Regex for getting all digits in a string after a c

2020-04-08 01:36发布

问题:

I am trying to parse the following string and return all digits after the last square bracket:

C9: Title of object (foo, bar) [ch1, CH12,c03,4]

So the result should be:

1,12,03,4

The string and digits will change.
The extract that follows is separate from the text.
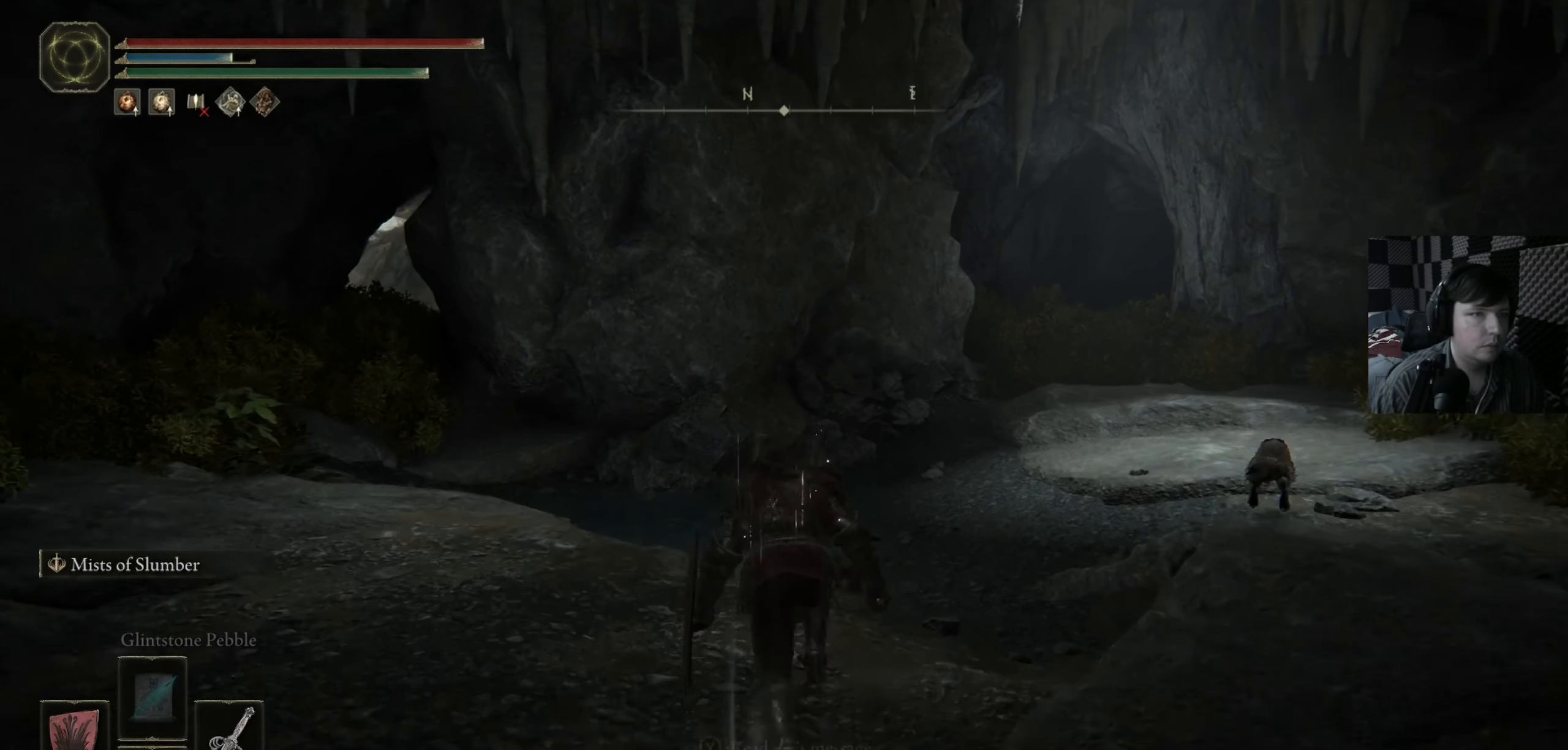
{"buttons": ["B"], "left_stick": "up-left", "right_stick": "center", "events": [[83, "left_stick", "up-left"]]}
The important thing is to get the digits after the '[' regardless of what character (if any) precede it. (I need this in python so no atomic groups either!) I have tried everything I can think of including:

 \[.*?(\d) = matches '1' only
 \[.*(\d) = matches '4' only
 \[*?(\d) = matches include '9' from the beginning

etc

Any help is greatly appreciated!

EDIT: I also need to do this without using str.split() too.

回答1:

You can rather find all digits in the substring after the last [ bracket:

>>> s = 'C9: Title of object (fo[ 123o, bar) [ch1, CH12,c03,4]'
>>> # Get substring after the last '['.
>>> target_string = s.rsplit('[', 1)[1]
>>>
>>> re.findall(r'\d+', target_string)
['1', '12', '03', '4']

If you can't use split, then this one would work with look-ahead assertion:

>>> s = 'C9: Title of object (fo[ 123o, bar) [ch1, CH12,c03,4]'
>>> re.findall(r'\d+(?=[^[]+$)', s)
['1', '12', '03', '4']

This finds all digits, which are followed by only non-[ characters till the end.



回答2:

It may help to use the non-greedy ?. For example:

\[.*?(\d*?),.*?(\d*?),.*?(\d*?),.*?(\d*?)\]

And, here's how it works (from https://regex101.com/r/jP7hM3/1):

"\[.*?(\d*?),.*?(\d*?),.*?(\d*?),.*?(\d*?)\]"
\[ matches the character [ literally
.*? matches any character (except newline)
Quantifier: *? Between zero and unlimited times, as few times as possible, expanding as needed [lazy]
1st Capturing group (\d*?)
\d*? match a digit [0-9]
Quantifier: *? Between zero and unlimited times, as few times as possible, expanding as needed [lazy]
, matches the character , literally
.*? matches any character (except newline)
Quantifier: *? Between zero and unlimited times, as few times as possible, expanding as needed [lazy]
2nd Capturing group (\d*?)
\d*? match a digit [0-9]
Quantifier: *? Between zero and unlimited times, as few times as possible, expanding as needed [lazy]
, matches the character , literally
.*? matches any character (except newline)
Quantifier: *? Between zero and unlimited times, as few times as possible, expanding as needed [lazy]
3rd Capturing group (\d*?)
\d*? match a digit [0-9]
Quantifier: *? Between zero and unlimited times, as few times as possible, expanding as needed [lazy]
, matches the character , literally
.*? matches any character (except newline)
Quantifier: *? Between zero and unlimited times, as few times as possible, expanding as needed [lazy]
4th Capturing group (\d*?)
\d*? match a digit [0-9]
Quantifier: *? Between zero and unlimited times, as few times as possible, expanding as needed [lazy]
\] matches the character ] literally

Although - I have to agree with others... This is a regex solution, but its not a very pythonic solution.